## ЗАДАНИЯ
1. Перечислите все реки, которые упоминаются в тексте о русских немцах.
2. Допишите следующий абзац текста о русских немцах, начав сразу после его последнего предложения.

----- ИСХОДНЫЙ ТЕКСТ -----

Валя опешил, даже остолбенел на минуту от неожиданности.
—Я — самый русский, — произнес он, наконец. — Я всегда был русский. Я здесь, на Николаевской улице, и родился».
Подростком овладевает ужас – он никогда и не думал о своём немецком происхождении. «Дело представилось в самом безнадежном виде. И …фамилия, и папа похоронен на лютеранском кладбище, и волосы белокурые… Да, немцы. Ну, пусть там как угодно, — а он, Валя, немцем не будет. Ни за что! Всё был русский — и вдруг не русский?» В конечном счёте, оказывается, что семейство Вейнен – латыши, и ребёнок с этой счастливой мыслью засыпает.
Интересно, что у нацистских расовых идеологов немец-колонист, чьи предки когда-то выехали в Россию, считался немцем второго или даже третьего сорта, пусть он даже самый что ни на есть «истинный ариец». Нацисты знали, что российские ‘Volksdeutsche’ воспринимают родиной именно Россию, а своей рекой - Волгу, а не Рейн и не Хафель. Но в условиях войны – разговор короткий. Как известно, многие немцы были репрессированы или же депортированы в отдалённые районы страны. Не стало и знаменитой Поволжской автономии, существовавшей в составе РСФСР. К концу 1941 года в Сибирь и Казахстан из европейской части СССР было направлено значительное число немцев. По мнению советского руководства ситуация с переселенцами требовала радикальных мер. Выход был найден - призыв всего немецкого населения в так называемую «Трудовую армию». Как правило, это были строительные батальоны. Таким образом, тема русских немцев – это ещё и трагедия.

----- ИСХОДНЫЕ ДАННЫЕ -----

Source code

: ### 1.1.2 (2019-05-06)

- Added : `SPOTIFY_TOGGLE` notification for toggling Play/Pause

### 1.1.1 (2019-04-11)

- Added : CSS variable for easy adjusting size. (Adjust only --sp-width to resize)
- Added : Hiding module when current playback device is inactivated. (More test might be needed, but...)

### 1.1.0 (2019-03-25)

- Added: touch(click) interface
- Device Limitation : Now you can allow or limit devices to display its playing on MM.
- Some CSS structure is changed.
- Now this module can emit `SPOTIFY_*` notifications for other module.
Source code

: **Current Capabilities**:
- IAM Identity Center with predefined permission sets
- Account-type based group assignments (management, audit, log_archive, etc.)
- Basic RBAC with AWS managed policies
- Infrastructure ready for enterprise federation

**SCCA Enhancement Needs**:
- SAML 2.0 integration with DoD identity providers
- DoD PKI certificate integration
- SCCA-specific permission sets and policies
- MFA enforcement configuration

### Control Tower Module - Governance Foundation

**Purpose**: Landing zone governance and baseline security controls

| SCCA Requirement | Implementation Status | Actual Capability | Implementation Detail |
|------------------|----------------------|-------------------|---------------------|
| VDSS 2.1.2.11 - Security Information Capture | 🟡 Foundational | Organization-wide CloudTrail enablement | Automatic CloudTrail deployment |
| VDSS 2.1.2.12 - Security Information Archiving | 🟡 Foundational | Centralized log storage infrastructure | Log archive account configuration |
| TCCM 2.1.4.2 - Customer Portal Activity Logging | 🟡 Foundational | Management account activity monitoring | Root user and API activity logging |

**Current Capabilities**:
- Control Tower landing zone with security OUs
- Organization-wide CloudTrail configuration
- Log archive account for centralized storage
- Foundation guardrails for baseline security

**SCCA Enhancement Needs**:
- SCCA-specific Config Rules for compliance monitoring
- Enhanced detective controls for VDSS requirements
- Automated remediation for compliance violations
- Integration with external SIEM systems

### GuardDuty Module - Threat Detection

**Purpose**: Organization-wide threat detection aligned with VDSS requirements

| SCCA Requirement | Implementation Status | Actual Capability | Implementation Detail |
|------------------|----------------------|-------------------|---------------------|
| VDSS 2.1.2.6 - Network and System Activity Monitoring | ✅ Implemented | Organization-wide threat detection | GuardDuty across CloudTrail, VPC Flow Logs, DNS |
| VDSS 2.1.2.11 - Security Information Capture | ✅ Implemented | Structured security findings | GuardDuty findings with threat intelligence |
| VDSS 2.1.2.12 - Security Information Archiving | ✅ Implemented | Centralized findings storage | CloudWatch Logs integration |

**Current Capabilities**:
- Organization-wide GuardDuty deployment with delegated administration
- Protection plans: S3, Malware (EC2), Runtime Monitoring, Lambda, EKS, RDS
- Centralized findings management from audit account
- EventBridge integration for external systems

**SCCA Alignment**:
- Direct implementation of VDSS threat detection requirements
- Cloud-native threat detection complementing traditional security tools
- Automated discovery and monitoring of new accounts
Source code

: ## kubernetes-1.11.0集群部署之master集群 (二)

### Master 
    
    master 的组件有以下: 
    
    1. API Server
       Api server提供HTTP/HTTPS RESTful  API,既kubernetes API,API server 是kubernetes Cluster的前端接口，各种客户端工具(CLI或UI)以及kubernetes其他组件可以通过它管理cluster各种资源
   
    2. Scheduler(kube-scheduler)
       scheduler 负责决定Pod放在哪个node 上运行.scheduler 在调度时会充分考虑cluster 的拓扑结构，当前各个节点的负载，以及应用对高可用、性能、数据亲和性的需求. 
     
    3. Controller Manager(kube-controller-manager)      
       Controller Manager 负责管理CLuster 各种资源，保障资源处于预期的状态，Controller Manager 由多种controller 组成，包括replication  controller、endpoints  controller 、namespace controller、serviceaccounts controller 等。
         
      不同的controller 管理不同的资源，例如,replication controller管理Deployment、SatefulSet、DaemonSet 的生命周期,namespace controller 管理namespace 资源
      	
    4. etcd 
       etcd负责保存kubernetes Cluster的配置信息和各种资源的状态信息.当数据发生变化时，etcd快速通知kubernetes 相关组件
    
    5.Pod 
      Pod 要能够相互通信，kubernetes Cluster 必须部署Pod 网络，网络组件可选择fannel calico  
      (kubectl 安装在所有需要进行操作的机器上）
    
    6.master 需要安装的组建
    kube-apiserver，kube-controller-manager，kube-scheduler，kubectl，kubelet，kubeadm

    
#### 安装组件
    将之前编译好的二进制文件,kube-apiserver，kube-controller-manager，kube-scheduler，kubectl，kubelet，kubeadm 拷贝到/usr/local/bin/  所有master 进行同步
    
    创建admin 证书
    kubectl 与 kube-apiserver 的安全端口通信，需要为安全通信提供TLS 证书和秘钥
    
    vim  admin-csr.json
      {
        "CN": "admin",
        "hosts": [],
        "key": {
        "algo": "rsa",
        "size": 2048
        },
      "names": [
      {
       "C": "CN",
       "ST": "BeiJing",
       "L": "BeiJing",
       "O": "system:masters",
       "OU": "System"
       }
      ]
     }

-----

## ОТВЕТЫ
1. Волга, Рейн, Хафель

2.
Но вопрос неисчерпаемый. Кто-то вспомнит доктора Фёдора Гааза, известного филантропа, много сделавшего для облегчения участи заключённых. Или разведчика Рихарда Зорге. Отто Юльевича Шмидта. Петра Струве. Или актрису Алису Фрейндлих, у которой, кстати, было блокадное детство в осаждённом Ленинграде… Народ, который не рядом, а вместе.